The African languages are taught by both Japanese and African lecturers, one of them being Albina Rogati Chuwa, who hails from Tanzania and has also taught in Poland and the Netherlands.
It was intriguing to be in a Ki-Swahili class as Dr Chuwa taught her Japanese students, many of whom had quite remote knowledge of Africa.
But they participated with fervor, piecing together words of a strange language from a continent where their country was actively involved in uplifting the people’s standards of living through sustainable development.
From what we saw at Osaka University of Foreign Studies and at the University of Tokyo, where we had had a meeting with Professor Mitsugi Endo, two days after arriving in the Japanese capital city of over 12 million people, the country was exhibiting genuine interest in the African continent.
The interest qualifies to be called genuine because it is with no conditions attached and no anticipation of receiving anything in return for the donor support the continent continues to receive through various developmental projects.
This point was re-emphasised in the visit to the Japan International Cooperation Agency (JICA) offices at the Shinjuku Maynds Tower Building where the journalists were hosted by team directors for southern and East Africa, Shimoda Toru and Jin Kimiaki respectively and media officer Abe Hiroyuki.
The Japanese government’s continued commitment to African development was earlier reassured in a meeting at the Ministry of Foreign Affairs offices with the director of Second Africa Division, Osamu Sakashita.
Later in the evening, during dinner hosted by assistant press secretary and director (International Press Division) Noriyuki Shikata at a tempura restaurant in Ginza, the journalists had a heart-to-heart chat on Japan’s development vision for Africa.

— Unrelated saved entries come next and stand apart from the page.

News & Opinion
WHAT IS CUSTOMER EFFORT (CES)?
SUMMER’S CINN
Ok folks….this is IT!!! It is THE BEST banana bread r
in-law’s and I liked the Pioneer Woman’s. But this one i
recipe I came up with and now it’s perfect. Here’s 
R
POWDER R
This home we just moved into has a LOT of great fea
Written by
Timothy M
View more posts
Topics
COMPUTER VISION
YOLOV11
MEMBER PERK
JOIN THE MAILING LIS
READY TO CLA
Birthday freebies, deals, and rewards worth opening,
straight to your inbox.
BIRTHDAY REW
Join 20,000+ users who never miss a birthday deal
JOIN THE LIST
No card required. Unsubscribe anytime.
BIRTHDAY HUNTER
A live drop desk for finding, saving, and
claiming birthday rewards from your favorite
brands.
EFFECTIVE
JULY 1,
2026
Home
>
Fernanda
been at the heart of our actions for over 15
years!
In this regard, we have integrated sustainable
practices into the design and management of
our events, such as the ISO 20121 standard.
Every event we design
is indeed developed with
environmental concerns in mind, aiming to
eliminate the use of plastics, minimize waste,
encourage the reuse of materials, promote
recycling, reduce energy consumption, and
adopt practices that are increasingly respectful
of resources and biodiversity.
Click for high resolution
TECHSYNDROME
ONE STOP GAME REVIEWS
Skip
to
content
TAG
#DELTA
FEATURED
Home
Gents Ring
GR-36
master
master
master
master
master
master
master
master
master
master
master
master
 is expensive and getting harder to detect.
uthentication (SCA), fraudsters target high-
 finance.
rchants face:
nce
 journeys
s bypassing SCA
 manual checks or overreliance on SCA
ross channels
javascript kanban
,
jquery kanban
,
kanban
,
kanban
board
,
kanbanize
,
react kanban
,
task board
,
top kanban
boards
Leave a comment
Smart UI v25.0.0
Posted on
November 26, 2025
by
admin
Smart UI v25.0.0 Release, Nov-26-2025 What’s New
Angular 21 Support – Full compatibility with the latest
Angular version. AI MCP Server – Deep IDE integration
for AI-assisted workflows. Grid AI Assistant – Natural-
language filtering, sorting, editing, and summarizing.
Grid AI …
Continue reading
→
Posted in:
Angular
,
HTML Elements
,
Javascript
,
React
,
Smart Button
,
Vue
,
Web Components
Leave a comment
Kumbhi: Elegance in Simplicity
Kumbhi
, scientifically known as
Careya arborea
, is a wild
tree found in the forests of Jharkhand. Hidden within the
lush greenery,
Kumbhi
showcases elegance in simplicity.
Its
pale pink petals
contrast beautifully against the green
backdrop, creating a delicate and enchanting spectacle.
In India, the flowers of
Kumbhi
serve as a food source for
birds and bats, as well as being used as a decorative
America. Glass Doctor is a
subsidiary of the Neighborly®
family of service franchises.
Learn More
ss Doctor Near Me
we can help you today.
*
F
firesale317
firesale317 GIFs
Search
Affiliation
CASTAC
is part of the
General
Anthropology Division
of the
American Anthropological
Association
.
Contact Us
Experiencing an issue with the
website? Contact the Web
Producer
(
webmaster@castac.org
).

The tempura in Ginza was a strange but welcome visitor to the African taste buds, just as sushi and tempura was, a lasting reminder of the healthy eating habits of the over 126 million Japanese people who populate the island nation that covers an area of about 378,000 square kilometres in the north-east of Asia.
As I arrived back in Lusaka from the tour that also gave me an opportunity to visit the Tokyo Tower, Tsukiji Fish Market, the Imperial Palace, Akihabara Electric Town, and many other exciting places, I was hit by an overpowering feeling that Japan, after all, is an ordinary country.
But it is an ordinary country made extraordinary by ordinary people desirous of achieving nothing less than what is extraordinary.